Document segment:

- - -

2010-11-17 Thread Curt Shaffer
I was looking to send all traffic through Tor. The UDP rule was taken off of 
the Tor Transparent Configuration documentation. I have Tor DNSPorts and 
DNSListenAddress set. I realize this was for DNS requests, but I was kinda 
hoping to pipe everything through. I will look at just dropping all other 
traffic. 

Thanks for sharing your link to your example config as well!

Curt
On Nov 17, 2010, at 12:37 PM, intrigeri wrote:

 Hi,
 
 Curt Shaffer wrote (17 Nov 2010 12:53:27 GMT) :
 sudo iptables -t nat -A PREROUTING -p tcp -s 172.16.10.0/24 -j DNAT 
 --to-destination
 10.0.0.23:9040
 sudo iptables -t nat -A PREROUTING -p icmp -s 172.16.10.0/24 -j DNAT 
 --to-destination
 10.0.0.23:9040
 sudo iptables -t nat -A PREROUTING -p udp -s 172.16.10.0/24 -j DNAT 
 --to-destination
 10.0.0.23:53
 
 Tor is able to transport TCP only.
 If you really want these LAN boxes to *only* access the Internet over
 Tor, you have to forbid them anything other than TCP.

- - -

What you need to do:
1 – According to the Tor mailing-list thread, what is the only kind of traffic Tor can carry?
2 – Pick up the Tor mailing-list thread after its last sentence and carry it on.

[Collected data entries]
- - -

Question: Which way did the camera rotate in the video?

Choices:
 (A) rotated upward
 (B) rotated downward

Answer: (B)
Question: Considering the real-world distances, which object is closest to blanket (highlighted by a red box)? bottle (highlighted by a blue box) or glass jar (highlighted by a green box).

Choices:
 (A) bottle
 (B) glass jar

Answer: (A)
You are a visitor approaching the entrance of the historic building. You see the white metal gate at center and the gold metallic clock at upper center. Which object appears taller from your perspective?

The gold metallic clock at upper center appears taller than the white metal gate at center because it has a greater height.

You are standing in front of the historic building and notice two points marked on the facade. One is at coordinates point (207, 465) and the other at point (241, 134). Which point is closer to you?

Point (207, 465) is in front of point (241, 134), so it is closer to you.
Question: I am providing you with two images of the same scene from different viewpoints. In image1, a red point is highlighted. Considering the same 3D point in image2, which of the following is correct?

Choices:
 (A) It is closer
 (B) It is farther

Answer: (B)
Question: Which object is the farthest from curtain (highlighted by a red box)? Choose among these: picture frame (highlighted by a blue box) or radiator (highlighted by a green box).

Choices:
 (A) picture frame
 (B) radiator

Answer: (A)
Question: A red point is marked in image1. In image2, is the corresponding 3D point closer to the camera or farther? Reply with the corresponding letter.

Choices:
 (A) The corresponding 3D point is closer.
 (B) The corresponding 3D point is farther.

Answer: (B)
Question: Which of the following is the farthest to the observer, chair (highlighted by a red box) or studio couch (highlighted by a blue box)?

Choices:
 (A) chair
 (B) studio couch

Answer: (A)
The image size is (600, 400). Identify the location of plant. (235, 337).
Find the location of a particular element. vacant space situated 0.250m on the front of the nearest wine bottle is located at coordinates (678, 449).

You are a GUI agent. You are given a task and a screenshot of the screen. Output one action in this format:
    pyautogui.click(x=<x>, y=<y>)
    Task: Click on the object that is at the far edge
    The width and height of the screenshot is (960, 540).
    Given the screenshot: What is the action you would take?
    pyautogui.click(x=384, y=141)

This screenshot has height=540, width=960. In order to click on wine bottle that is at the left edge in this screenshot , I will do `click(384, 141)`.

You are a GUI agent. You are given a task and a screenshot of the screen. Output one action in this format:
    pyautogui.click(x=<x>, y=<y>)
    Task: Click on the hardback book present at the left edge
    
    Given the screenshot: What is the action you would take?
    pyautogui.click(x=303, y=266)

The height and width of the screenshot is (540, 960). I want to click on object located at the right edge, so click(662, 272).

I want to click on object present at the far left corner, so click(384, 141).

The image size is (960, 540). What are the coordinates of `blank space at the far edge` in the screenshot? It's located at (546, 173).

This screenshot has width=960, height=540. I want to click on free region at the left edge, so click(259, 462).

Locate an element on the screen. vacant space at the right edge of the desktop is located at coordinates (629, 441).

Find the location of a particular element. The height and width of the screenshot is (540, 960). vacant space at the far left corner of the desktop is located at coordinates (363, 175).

- - -

Per-task outputs:
1 – Tor can transport TCP only.

2 –
 
 If I am not mistaken, the rules you are showing us allow any UDP
 traffic to go out (without Tor) unless its destination port is !=53.
 I'm not sure this is really what you want to achieve.
 
 Feel free to have a look to the firewall we use in T(A)ILS as a source
 of inspiration:
 

 http://git.immerda.ch/?p=amnesia.git;a=blob;f=config/chroot_local-includes/etc/firewall.conf

 http://git.immerda.ch/?p=amnesia.git;a=blob;f=config/chroot_local-includes/etc/firewall6.conf
 
 Bye,
 --
  intrigeri intrig...@boum.org
  | GnuPG key @ https://gaffer.ptitcanardnoir.org/intrigeri/intrigeri.asc
  | OTR fingerprint @ 
 https://gaffer.ptitcanardnoir.org/intrigeri/otr-fingerprint.asc
  | Every now and then I get a little bit restless
  | and I dream of something wild.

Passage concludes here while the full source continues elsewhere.